Integration with consumer brain monitoring. As consumer EEG devices provide increasingly reliable brain data, the gap between clinical TMS sessions and daily life is closing. At-home EEG monitoring between TMS sessions could provide the continuous data that clinicians need to optimize and personalize treatment in ways that periodic clinic visits never could.
The Bigger Picture
Zoom out far enough and TMS tells you something profound about the brain. It tells you that this organ, this three-pound universe of electrical and chemical activity, responds to physical intervention. That you can reach in with a magnetic field and change how it operates. That the patterns of neural activity underlying depression, OCD, chronic pain, and other conditions are not fixed. They can be shifted.
But it also tells you that the brain is not a passive recipient of intervention. It's an active, learning system. The reason TMS works is that the brain takes the externally imposed change and runs with it, reorganizing its own circuits in response.

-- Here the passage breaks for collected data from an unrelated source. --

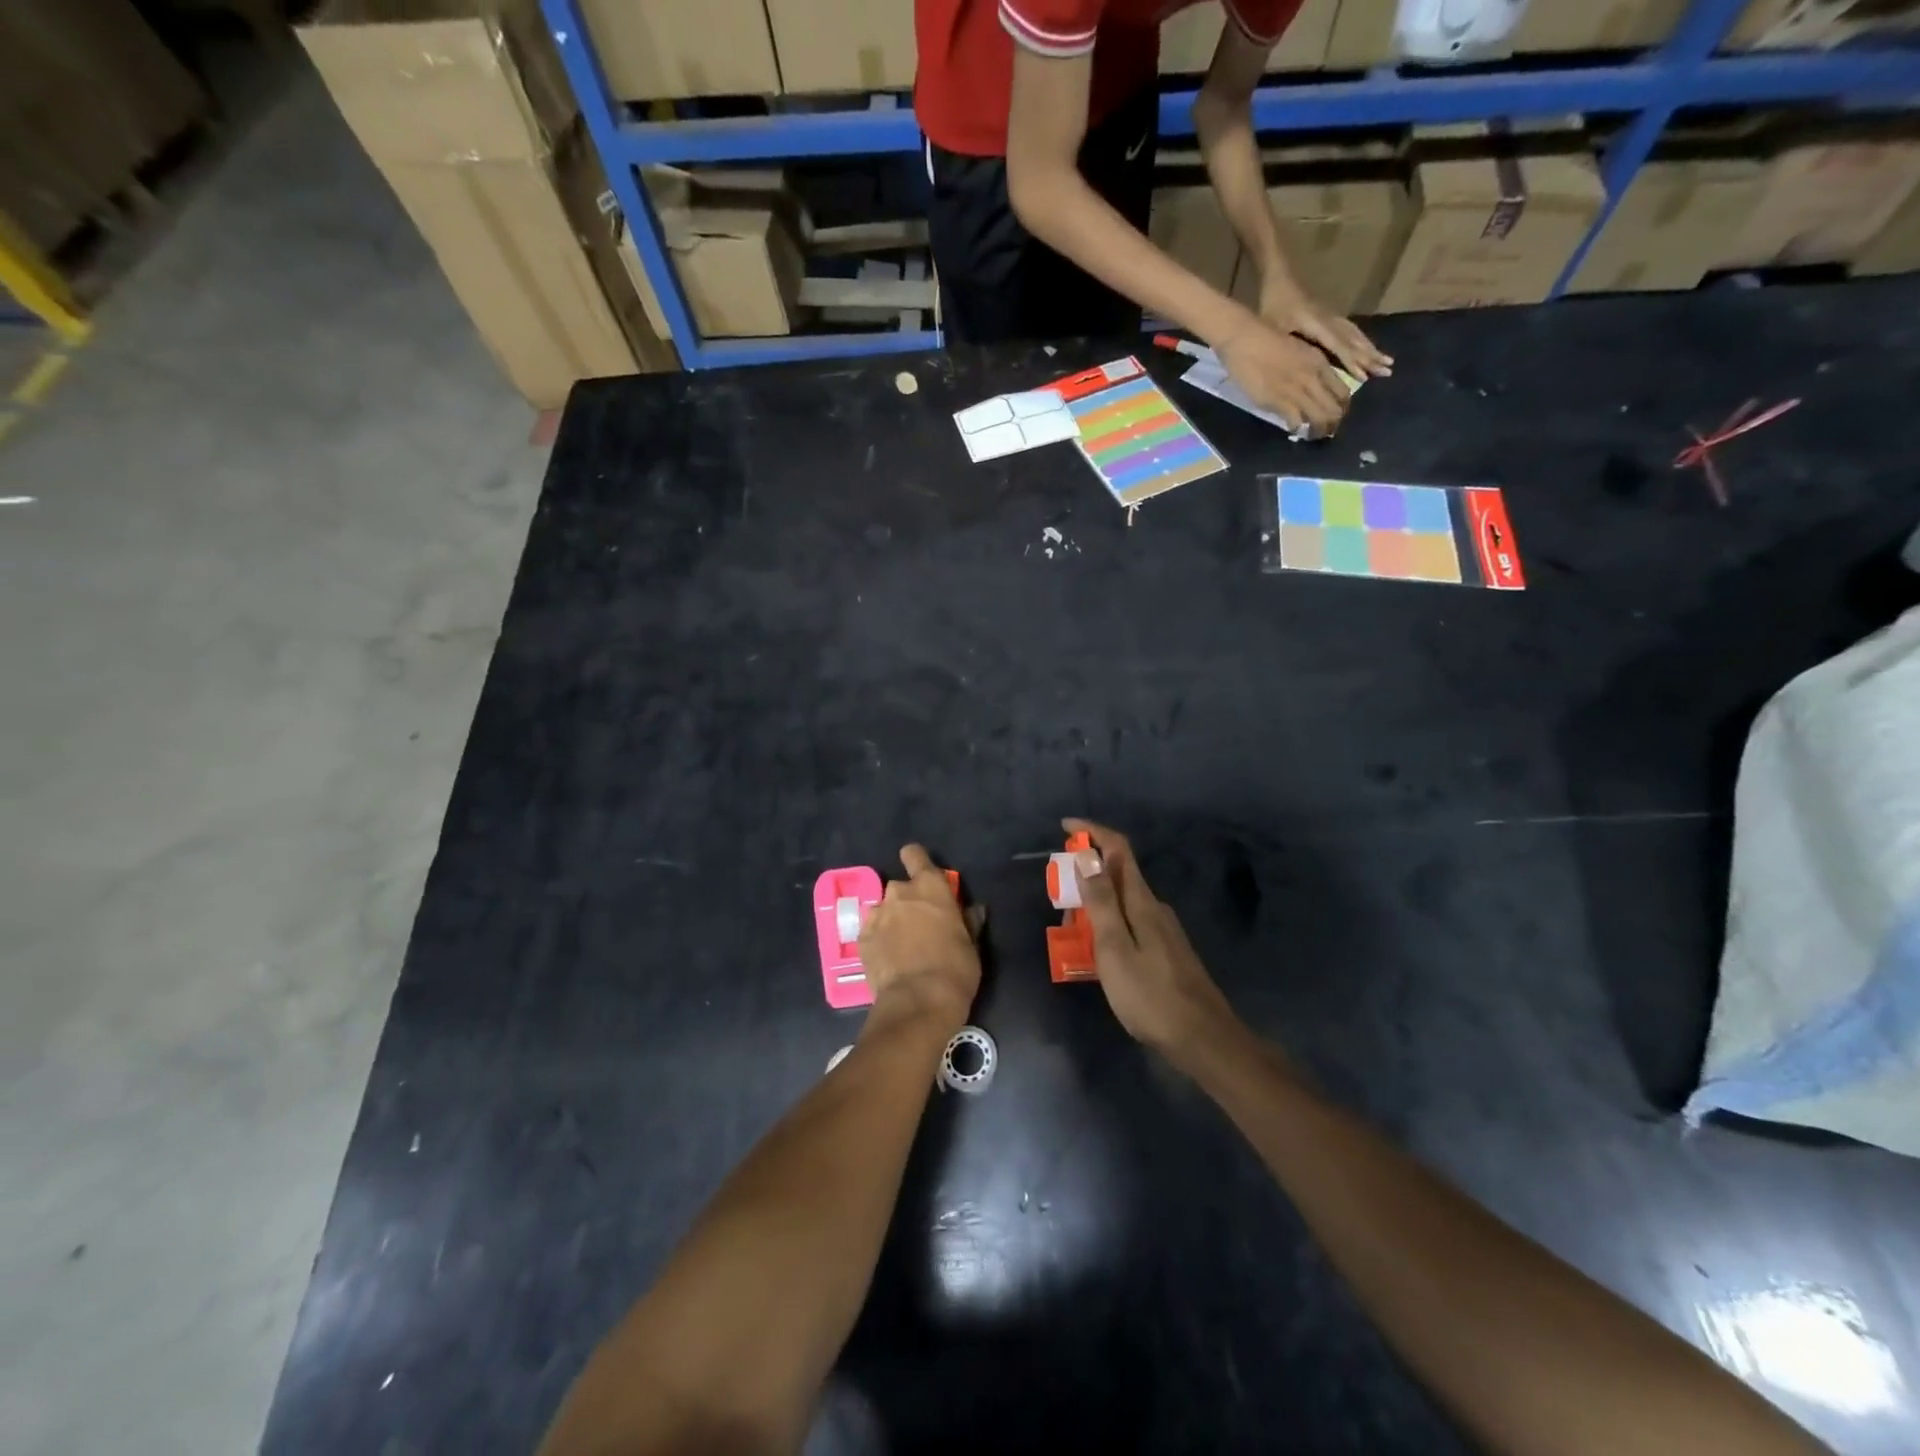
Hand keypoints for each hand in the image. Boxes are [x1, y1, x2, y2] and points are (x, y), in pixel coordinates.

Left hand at [857, 844, 980, 1031]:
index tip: (922, 877)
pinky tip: (888, 959)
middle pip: (899, 886)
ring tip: (901, 946)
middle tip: (918, 925)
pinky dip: (878, 940)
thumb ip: (968, 921)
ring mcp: (877, 915)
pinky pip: (871, 931)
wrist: (918, 1002)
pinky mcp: (861, 939)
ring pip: (883, 909)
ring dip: (891, 920)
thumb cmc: (955, 968)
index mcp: (930, 887)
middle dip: (907, 901)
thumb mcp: (971, 944)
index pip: (914, 854)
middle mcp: (899, 893)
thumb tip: (974, 909)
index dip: (916, 861)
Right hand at [1062, 818, 1239, 1068]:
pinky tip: (1098, 955)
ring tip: (1072, 936)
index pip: (1119, 849)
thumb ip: (1100, 901)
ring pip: (1122, 903)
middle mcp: (1154, 907)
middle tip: (1060, 903)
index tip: (1065, 826)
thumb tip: (1087, 854)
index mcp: (1141, 901)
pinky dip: (1107, 926)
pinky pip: (1129, 924)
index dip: (1093, 832)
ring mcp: (1163, 930)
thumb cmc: (1150, 996)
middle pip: (1118, 875)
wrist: (1203, 1039)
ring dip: (1094, 906)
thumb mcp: (1114, 948)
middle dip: (1085, 877)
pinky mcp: (1165, 951)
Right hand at [1216, 316, 1354, 436]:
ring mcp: (1296, 391)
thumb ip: (1308, 368)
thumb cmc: (1267, 339)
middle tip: (1325, 430)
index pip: (1342, 393)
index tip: (1335, 415)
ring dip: (1317, 431)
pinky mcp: (1278, 402)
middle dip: (1332, 424)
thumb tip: (1311, 387)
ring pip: (1319, 419)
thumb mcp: (1298, 350)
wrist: (1244, 339)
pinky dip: (1297, 429)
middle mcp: (1312, 379)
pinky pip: (1296, 422)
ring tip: (1311, 434)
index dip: (1341, 408)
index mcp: (1320, 364)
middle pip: (1334, 410)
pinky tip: (1293, 429)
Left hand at [1259, 279, 1393, 381]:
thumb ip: (1288, 345)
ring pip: (1355, 335)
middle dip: (1370, 357)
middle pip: (1353, 341)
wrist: (1279, 279)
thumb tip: (1300, 368)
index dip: (1351, 362)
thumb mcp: (1275, 327)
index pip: (1339, 346)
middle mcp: (1330, 321)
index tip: (1364, 377)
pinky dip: (1361, 341)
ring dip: (1370, 349)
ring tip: (1386, 362)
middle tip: (1387, 371)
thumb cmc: (1273, 306)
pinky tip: (1368, 349)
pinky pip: (1350, 331)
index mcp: (1318, 325)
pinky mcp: (1329, 317)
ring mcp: (1331, 318)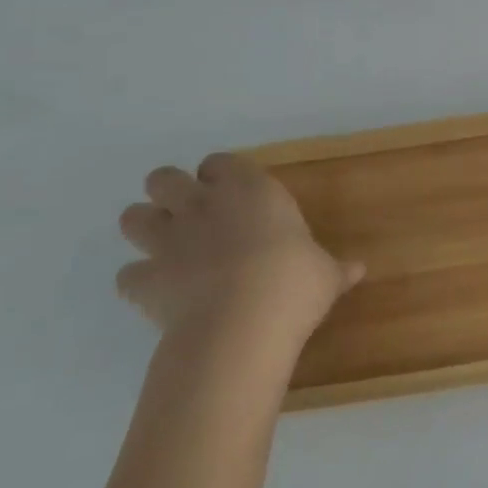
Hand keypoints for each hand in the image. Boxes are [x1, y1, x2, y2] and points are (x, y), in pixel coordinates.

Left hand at [116, 153, 362, 346]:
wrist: (241, 325)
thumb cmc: (293, 284)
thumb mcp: (326, 275)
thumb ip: (336, 269)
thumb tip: (359, 270)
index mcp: (251, 191)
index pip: (221, 162)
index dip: (222, 176)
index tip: (233, 193)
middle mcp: (203, 205)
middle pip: (164, 178)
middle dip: (171, 192)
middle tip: (192, 214)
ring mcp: (168, 241)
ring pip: (133, 217)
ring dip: (146, 228)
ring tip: (166, 246)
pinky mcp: (145, 280)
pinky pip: (128, 275)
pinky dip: (139, 281)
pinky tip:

This is the same principle that underlies neurofeedback, meditation, cognitive behavioral therapy, and every other approach to changing how the brain works. The tools are different. TMS uses magnetic pulses. Neurofeedback uses real-time EEG data. Meditation uses focused attention. But they all depend on the brain's fundamental capacity to reorganize itself in response to new information.
Understanding that capacity is the real prize. Not any single tool, but the growing ability to monitor, measure, and work with the brain's own plasticity. A world where you can watch your own brain's electrical patterns on a screen in real time, where clinicians can guide treatment based on neural data rather than symptom checklists, where the gap between "what your brain is doing" and "what you know about it" keeps shrinking.
That world is being built right now, one magnetic pulse and one brainwave measurement at a time.